Depois de terem passado décadas de castigo nos laboratórios do mundo, as substâncias psicodélicas voltaram a ser estudadas – e foram recebidas com interesse por cientistas e psiquiatras. LSD, MDMA, psilocibina (a substância extraída dos popularmente conhecidos “cogumelos mágicos”) e outros estão chamando a atenção das comunidades científicas para tratar justamente aquelas doenças que a medicina tem penado para contornar: os distúrbios mentais – principalmente o estresse pós-traumático, a depressão e o vício.
A revista americana Cerebrum de janeiro de 2021 entrevistou especialistas do Imperial College London, da Universidade da Califórnia San Diego, da Universidade Columbia, entre outros para comentar os sucessos dos psicodélicos, suas possíveis atuações sobre o cérebro humano – e também dos cuidados que devem ser tomados em sua administração.
É compreensível a vontade de promover cada vez mais estudos com essas substâncias: os resultados são simplesmente encorajadores demais. Um teste conduzido pela Universidade Johns Hopkins, em que pacientes com casos de depressão grave receberam psilocibina juntamente com sessões de terapia, resultou em efeitos positivos “impressionantes” em 70% dos voluntários. Esse é um desempenho dificilmente alcançado por antidepressivos tradicionais.
O acúmulo de pesquisas também está jogando luz sobre outro imenso desafio da ciência: entender o funcionamento do cérebro humano. Ao analisar os efeitos dos psicodélicos sobre os nossos neurônios, cientistas esperam também entender a função de certas redes cerebrais, como as que regulam os sentidos e a memória.
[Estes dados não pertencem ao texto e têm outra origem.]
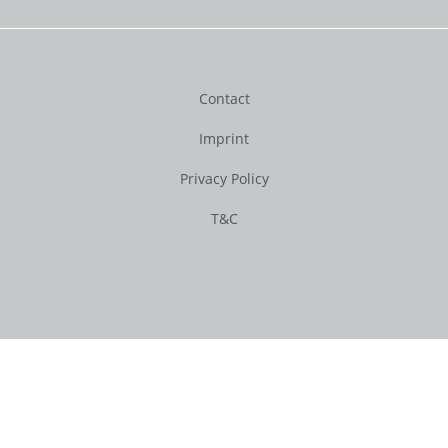
Contact
Imprint
Privacy Policy
T&C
Um exemplo é um outro experimento da Johns Hopkins, feito com DMT, uma substância presente na Ayahuasca, no qual os pacientes relataram ter se conectado com deuses, anjos, fantasmas e outros seres espirituais. Os voluntários que descreveram essa experiência em seguida sentiram efeitos positivos e duradouros sobre si mesmos, seus humores, a vida e as outras pessoas. Assim, resta a pergunta: quais áreas do cérebro estão relacionadas a essas sensações espirituais – e como elas podem ajudar a tratar pessoas com depressão, por exemplo?
Claro que é preciso cautela no meio de tantas novidades. Uma moda recente sendo aderida principalmente no Vale do Silício, na Califórnia, é a microdosagem: o consumo de psicodélicos em doses muito pequenas, que supostamente aumentariam a criatividade e a produtividade. Não existe, porém, nenhuma prova de que esse tipo de consumo possa gerar esse efeito – ou que ele sequer seja seguro. Um dos pesquisadores entrevistados pela Cerebrum sugere que as sensações descritas não passem de placebo.
Ainda assim – somando os efeitos possivelmente nocivos aos resultados promissores e aos relatos de um bem-estar tão profundo dos pacientes – os autores da Cerebrum defendem: fazer pesquisas sérias e cuidadosas com os psicodélicos se tornou uma obrigação moral para a ciência.